Beyond that, the photographers have gone out of their way to repay indigenous Africans for the access they've been granted. They have, for example, established a Maasai primary school, helped Africans get educated in the West, purchased medicine and even helped dig wells. But it isn't always easy, says Fisher, to decide where helping ends and meddling begins. "It's a real conflict for us," she says. "Should we be exposing these groups to the outside world or should we leave them alone?"

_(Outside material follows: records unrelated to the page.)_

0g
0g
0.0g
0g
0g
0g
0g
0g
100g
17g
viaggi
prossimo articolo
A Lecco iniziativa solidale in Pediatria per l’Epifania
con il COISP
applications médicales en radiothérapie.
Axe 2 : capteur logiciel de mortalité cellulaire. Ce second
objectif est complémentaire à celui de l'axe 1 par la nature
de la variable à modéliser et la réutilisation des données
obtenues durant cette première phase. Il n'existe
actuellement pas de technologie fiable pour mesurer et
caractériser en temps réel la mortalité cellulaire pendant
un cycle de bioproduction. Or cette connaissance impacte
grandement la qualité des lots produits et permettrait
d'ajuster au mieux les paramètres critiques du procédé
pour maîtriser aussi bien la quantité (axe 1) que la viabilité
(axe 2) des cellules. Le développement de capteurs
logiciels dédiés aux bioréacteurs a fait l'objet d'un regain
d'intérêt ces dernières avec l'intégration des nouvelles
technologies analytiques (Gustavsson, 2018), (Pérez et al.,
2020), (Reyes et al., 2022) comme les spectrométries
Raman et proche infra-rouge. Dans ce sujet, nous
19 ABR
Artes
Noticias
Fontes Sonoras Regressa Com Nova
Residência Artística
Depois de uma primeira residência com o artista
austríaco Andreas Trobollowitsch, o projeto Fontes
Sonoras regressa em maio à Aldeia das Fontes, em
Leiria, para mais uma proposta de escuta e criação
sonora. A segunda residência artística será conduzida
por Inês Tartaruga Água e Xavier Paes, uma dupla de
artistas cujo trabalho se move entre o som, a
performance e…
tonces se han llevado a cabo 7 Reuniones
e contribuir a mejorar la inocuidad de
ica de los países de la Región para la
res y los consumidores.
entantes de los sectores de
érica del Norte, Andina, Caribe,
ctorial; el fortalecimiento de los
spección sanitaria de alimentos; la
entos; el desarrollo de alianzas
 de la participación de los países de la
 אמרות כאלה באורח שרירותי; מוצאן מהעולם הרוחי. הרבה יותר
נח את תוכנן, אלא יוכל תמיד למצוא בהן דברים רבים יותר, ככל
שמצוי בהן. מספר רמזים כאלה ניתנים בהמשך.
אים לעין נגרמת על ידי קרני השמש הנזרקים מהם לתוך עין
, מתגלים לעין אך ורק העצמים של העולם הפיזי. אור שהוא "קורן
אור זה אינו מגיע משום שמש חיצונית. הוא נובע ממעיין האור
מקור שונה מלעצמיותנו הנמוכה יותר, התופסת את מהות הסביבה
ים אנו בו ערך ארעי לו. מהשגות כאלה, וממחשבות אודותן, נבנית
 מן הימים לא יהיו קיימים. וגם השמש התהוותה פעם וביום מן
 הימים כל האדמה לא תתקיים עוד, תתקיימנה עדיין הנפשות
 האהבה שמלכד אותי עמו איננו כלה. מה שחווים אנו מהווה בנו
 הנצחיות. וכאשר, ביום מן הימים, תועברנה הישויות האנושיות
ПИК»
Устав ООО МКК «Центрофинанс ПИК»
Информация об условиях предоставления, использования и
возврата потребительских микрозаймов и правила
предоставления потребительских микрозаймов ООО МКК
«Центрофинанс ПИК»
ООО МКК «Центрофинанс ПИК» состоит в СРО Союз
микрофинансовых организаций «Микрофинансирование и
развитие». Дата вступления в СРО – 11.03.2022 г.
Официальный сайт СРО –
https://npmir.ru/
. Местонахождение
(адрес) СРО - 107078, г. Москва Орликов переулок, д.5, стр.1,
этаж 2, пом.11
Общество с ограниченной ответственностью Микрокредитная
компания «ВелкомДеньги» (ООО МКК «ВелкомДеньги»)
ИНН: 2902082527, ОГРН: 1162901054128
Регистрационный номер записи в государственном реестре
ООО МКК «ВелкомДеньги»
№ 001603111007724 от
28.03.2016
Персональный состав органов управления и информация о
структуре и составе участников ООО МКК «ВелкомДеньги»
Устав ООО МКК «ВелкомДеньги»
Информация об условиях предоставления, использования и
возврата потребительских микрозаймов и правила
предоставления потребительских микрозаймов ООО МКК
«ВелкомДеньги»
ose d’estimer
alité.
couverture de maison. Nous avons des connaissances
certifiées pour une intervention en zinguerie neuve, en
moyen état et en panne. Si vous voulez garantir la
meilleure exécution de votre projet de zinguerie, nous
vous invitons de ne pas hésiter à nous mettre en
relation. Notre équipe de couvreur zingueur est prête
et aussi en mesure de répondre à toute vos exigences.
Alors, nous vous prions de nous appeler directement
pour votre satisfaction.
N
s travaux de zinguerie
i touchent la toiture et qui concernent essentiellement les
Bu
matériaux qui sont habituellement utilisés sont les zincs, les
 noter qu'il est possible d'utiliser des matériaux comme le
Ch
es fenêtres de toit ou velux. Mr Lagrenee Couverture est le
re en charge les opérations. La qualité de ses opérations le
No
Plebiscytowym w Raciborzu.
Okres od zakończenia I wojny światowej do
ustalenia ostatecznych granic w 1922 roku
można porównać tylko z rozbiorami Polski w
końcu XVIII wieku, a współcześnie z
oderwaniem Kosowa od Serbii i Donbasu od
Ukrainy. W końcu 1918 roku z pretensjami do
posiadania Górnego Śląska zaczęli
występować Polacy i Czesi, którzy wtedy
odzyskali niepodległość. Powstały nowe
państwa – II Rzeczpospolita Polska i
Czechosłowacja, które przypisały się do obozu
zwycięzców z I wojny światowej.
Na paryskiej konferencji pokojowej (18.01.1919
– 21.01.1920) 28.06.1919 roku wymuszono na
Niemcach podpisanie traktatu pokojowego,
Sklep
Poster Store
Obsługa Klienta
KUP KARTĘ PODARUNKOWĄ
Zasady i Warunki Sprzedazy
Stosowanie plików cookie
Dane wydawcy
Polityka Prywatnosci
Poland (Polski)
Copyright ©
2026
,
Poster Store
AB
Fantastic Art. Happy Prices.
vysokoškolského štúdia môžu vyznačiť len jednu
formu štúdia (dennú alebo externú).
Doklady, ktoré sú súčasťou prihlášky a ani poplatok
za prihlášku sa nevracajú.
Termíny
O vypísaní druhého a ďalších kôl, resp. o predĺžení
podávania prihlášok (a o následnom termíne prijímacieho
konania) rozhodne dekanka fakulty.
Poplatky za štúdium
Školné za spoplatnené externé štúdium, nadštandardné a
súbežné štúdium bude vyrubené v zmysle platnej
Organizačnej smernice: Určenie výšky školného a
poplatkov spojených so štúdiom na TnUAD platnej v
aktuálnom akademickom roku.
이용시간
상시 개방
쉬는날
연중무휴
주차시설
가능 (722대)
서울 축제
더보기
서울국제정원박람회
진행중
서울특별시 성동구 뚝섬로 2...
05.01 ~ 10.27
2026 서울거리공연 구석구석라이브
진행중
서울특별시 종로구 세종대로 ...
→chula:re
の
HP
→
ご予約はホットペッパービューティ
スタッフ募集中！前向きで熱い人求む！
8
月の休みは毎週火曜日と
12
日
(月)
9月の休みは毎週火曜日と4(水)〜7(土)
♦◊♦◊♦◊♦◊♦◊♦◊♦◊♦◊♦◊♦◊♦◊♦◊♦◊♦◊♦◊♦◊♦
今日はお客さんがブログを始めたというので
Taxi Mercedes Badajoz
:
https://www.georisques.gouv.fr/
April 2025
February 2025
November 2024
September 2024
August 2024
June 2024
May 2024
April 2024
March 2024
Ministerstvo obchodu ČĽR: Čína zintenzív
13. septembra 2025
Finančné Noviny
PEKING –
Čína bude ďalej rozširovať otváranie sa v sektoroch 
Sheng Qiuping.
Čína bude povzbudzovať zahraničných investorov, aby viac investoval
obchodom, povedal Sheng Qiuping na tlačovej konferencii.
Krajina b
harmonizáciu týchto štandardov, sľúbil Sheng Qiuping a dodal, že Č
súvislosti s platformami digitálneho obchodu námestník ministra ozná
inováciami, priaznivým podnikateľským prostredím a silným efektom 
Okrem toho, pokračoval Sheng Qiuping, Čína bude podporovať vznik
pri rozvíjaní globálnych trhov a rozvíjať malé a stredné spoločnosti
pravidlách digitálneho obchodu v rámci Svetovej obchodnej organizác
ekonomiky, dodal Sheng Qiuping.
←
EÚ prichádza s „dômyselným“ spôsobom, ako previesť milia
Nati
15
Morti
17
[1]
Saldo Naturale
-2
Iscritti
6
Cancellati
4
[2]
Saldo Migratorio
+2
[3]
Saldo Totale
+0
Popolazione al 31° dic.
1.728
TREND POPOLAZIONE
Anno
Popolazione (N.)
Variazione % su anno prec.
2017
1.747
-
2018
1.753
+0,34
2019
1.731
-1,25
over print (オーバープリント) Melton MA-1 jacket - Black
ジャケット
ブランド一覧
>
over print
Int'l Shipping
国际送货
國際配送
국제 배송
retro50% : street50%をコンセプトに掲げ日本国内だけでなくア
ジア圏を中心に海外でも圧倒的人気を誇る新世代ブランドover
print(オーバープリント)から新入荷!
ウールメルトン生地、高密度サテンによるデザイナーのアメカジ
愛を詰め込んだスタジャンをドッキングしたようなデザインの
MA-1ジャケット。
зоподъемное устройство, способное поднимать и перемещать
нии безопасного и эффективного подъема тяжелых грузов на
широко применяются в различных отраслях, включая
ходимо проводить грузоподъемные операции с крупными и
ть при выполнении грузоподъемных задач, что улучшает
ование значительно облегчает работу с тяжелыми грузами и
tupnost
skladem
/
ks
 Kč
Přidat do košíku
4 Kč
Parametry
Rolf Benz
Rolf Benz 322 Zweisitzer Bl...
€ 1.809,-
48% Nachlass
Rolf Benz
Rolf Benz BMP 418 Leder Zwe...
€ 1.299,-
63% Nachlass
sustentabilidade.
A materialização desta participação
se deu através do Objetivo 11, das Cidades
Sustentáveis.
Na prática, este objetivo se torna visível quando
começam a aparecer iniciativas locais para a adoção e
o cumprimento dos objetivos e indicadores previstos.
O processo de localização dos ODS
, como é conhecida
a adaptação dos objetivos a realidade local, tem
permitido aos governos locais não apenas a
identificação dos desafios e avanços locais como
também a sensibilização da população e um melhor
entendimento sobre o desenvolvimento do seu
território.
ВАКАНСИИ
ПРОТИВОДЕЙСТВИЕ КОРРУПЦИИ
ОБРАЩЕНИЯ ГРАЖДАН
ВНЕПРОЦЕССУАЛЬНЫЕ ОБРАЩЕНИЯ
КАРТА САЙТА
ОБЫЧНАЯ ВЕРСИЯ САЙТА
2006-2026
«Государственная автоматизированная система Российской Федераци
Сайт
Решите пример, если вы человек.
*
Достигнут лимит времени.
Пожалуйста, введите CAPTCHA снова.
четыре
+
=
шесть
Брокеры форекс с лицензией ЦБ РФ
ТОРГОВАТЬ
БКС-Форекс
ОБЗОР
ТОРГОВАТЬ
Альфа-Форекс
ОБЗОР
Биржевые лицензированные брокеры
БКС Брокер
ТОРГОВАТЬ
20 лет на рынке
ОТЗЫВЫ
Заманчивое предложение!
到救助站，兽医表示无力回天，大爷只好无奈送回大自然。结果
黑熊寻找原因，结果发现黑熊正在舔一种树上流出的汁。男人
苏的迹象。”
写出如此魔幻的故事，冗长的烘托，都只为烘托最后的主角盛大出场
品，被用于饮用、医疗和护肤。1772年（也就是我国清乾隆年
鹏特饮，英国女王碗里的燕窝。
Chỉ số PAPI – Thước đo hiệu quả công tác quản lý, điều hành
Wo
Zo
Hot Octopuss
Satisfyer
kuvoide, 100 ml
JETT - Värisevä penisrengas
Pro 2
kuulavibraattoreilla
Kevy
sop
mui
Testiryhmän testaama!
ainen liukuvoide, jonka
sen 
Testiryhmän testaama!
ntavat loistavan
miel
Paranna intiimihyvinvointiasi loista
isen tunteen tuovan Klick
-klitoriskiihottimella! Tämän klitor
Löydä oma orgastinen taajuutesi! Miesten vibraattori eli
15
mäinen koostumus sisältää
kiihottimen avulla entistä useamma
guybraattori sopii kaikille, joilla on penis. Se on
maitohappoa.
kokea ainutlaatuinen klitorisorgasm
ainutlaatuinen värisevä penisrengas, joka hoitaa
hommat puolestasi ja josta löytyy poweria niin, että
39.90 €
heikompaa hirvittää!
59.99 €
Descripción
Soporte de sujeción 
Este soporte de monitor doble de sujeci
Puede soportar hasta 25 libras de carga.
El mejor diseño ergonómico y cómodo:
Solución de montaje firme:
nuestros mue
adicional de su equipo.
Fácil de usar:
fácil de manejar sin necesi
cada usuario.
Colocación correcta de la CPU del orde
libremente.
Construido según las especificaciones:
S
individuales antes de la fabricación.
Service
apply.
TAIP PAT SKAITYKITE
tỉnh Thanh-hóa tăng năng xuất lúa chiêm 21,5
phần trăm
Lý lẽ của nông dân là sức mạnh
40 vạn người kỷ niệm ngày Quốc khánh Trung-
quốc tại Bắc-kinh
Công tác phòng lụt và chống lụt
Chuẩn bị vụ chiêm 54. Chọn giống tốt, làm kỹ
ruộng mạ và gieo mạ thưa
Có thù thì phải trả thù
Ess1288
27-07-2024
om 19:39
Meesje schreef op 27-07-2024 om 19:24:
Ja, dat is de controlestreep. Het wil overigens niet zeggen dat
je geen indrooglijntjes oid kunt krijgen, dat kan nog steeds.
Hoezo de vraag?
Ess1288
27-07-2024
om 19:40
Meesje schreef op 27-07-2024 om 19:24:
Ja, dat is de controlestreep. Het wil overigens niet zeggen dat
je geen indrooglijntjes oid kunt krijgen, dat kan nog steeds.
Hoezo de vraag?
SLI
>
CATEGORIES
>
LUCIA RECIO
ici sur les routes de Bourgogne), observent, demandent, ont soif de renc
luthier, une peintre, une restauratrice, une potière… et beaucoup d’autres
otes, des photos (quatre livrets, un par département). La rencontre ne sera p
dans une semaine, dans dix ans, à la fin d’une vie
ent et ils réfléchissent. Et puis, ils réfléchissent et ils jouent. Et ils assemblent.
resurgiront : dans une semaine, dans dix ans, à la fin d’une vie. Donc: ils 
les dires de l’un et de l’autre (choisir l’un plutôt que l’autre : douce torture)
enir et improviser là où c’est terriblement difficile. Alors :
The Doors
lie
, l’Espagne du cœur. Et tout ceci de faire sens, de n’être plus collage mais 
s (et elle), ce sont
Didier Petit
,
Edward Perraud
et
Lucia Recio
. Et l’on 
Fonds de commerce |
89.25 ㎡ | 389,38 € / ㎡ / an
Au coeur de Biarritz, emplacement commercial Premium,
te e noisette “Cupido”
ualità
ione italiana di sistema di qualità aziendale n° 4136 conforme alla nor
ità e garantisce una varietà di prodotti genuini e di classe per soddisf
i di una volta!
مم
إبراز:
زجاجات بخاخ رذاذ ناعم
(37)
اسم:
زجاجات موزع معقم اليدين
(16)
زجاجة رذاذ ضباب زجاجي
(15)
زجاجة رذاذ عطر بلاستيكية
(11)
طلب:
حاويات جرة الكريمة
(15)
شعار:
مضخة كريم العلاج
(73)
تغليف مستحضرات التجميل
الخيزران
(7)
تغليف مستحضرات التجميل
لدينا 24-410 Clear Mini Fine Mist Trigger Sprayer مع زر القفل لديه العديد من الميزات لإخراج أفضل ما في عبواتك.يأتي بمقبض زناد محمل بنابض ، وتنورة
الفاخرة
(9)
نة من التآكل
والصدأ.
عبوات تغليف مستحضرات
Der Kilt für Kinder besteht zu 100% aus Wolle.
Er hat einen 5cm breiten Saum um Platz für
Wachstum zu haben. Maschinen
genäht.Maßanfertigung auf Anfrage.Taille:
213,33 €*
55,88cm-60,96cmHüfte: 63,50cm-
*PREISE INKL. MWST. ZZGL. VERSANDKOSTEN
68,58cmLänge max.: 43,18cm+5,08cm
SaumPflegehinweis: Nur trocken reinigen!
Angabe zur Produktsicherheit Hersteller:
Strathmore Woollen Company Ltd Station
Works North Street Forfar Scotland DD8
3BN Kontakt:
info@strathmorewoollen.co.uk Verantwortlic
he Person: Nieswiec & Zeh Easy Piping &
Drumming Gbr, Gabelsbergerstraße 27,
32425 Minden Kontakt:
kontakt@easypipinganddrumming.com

The truth, say scholars, is that it won't make much difference in the end. The pressures on traditional African ceremonies are inexorable. Many ethnologists believe these changes are, in fact, part of the natural life cycle of such rituals. "African traditions are not vanishing," says Mullen Kreamer of the National Museum of Natural History. "They are changing. Even ceremonies that have been performed for hundreds of years have changed throughout the centuries as people adapt to new stimuli and new ideas." Still, there is a poignancy in Beckwith and Fisher's images, a sense that we are seeing some of the last things on earth that have not been subsumed by 20th century Western culture. Jason Clay, co-founder of Cultural Survival Quarterly, uses the phrase salvage ethnography to describe the race to capture these traditions. "It would be tragic," he says, "if work like that of Carol Beckwith and Angela Fisher turned out to be their final documentation."